Default server-side settings are defined in the configuration XML. These limits prevent the cache from consuming excessive system resources:

<query_cache>
    <max_size_in_bytes>1073741824</max_size_in_bytes>
    <max_entries>1024</max_entries>
    <max_entry_size_in_bytes>1048576</max_entry_size_in_bytes>
    <max_entry_size_in_rows>30000000</max_entry_size_in_rows>
</query_cache>

Monitoring

• system tables: system.query_cache, system.query_log (query_cache_usage column)
• Query cache profile events (system.events):
  • QueryCacheHits – Number of times a query result has been found in the query cache
  • QueryCacheMisses – Number of times a query result has not been found in the query cache
• Query cache current metrics (system.metrics):
  • QueryCacheEntries – Total number of entries in the query cache
  • QueryCacheBytes – Total size of the query cache in bytes
• Useful commands:
  • SYSTEM CLEAR QUERY CACHE – clears query cache

6. Conditional Query Cache

The Query Condition Cache (introduced in version 25.3 and enabled by default from 25.4) is a significant advancement in query performance. Unlike the traditional Query Cache (which stores entire result sets), the Query Condition Cache speeds up execution by “remembering” the results of WHERE conditions at the granule level.

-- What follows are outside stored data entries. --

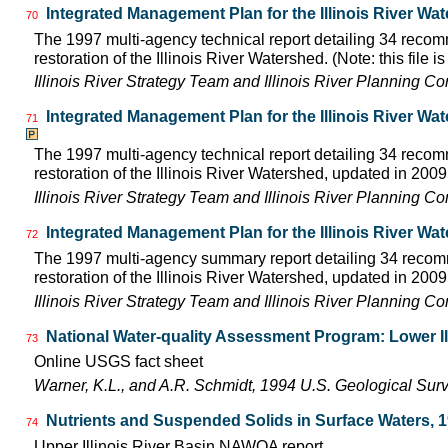
Integrated Management Plan for the Illinois River Wa
70
The 1997 multi-agency technical report detailing 34 rec
restoration of the Illinois River Watershed. (Note: this file 
Illinois River Strategy Team and Illinois River Planning C
Integrated Management Plan for the Illinois River Wa
71
The 1997 multi-agency technical report detailing 34 rec
restoration of the Illinois River Watershed, updated in 2009.
Illinois River Strategy Team and Illinois River Planning C
Integrated Management Plan for the Illinois River Wa
72
The 1997 multi-agency summary report detailing 34 rec
restoration of the Illinois River Watershed, updated in 2009.
Illinois River Strategy Team and Illinois River Planning C
National Water-quality Assessment Program: Lower Il
73
Online USGS fact sheet
Warner, K.L., and A.R. Schmidt, 1994 U.S. Geological Sur
Nutrients and Suspended Solids in Surface Waters, 
74
Upper Illinois River Basin NAWQA report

Thanks to this mechanism, ClickHouse can skip large portions of data during the reading phase, even if the overall query structure changes, as long as the filters remain consistent.

The cache operates by tracking the outcome of evaluated filters for every data granule. This information is stored with extreme efficiency using a single bit. 0 Bit means no rows in the granule satisfy the filter condition (the entire granule is skipped). 1 Bit means that at least one row matches the filter (the granule must be read).

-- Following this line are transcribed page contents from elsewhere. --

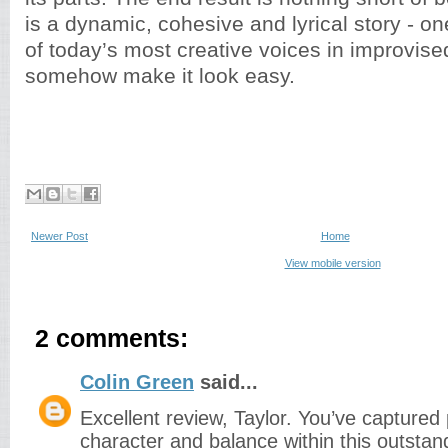
is a dynamic, cohesive and lyrical story - on
of today’s most creative voices in improvis
somehow make it look easy.
Newer Post
Home
View mobile version
2 comments:
Colin Green
said...
Excellent review, Taylor. You’ve captured 
character and balance within this outstan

The query condition cache only works when `enable_analyzer` is enabled (by default from 24.3).

Under normal circumstances, there is no need for manual tuning or extra settings. Conditional query cache can be disabled with `use_query_condition_cache` session setting.

Monitoring

• system tables: system.query_condition_cache
• Conditional query cache profile events (system.events):
  • QueryConditionCacheHits – Number of times an entry has been found in the query condition cache
  • QueryConditionCacheMisses – Number of times an entry has not been found in the query condition cache
• Useful commands:
  • SYSTEM CLEAR QUERY CONDITION CACHE – clear query condition cache

Key Takeaways

• 1. Strategic I/O Efficiency: ClickHouse leverages a combination of low-level caches (OS Page Cache, Mark Cache, and Uncompressed Cache) to minimize physical disk reads and reduce CPU overhead during data decompression.
• 2. Higher-Level Intelligence: The Query Cache (storing full results) and Query Condition Cache (storing granule-level filter matches) provide a “shortcut” for repetitive or structurally similar analytical workloads, bypassing the execution engine entirely.
• 3. Performance Monitoring: Visibility is provided through specialized system tables, but for almost all of them can be use system.metrics, system.asynchronous_metrics or system.events tables. Monitoring hit/miss ratios is essential to distinguish between a truly optimized schema and one where caching is merely masking underlying disk latency issues.

Understanding caching is vital because it enables systems to deliver data from high-speed memory, drastically reducing latency compared to traditional disk storage (or from remote filesystem).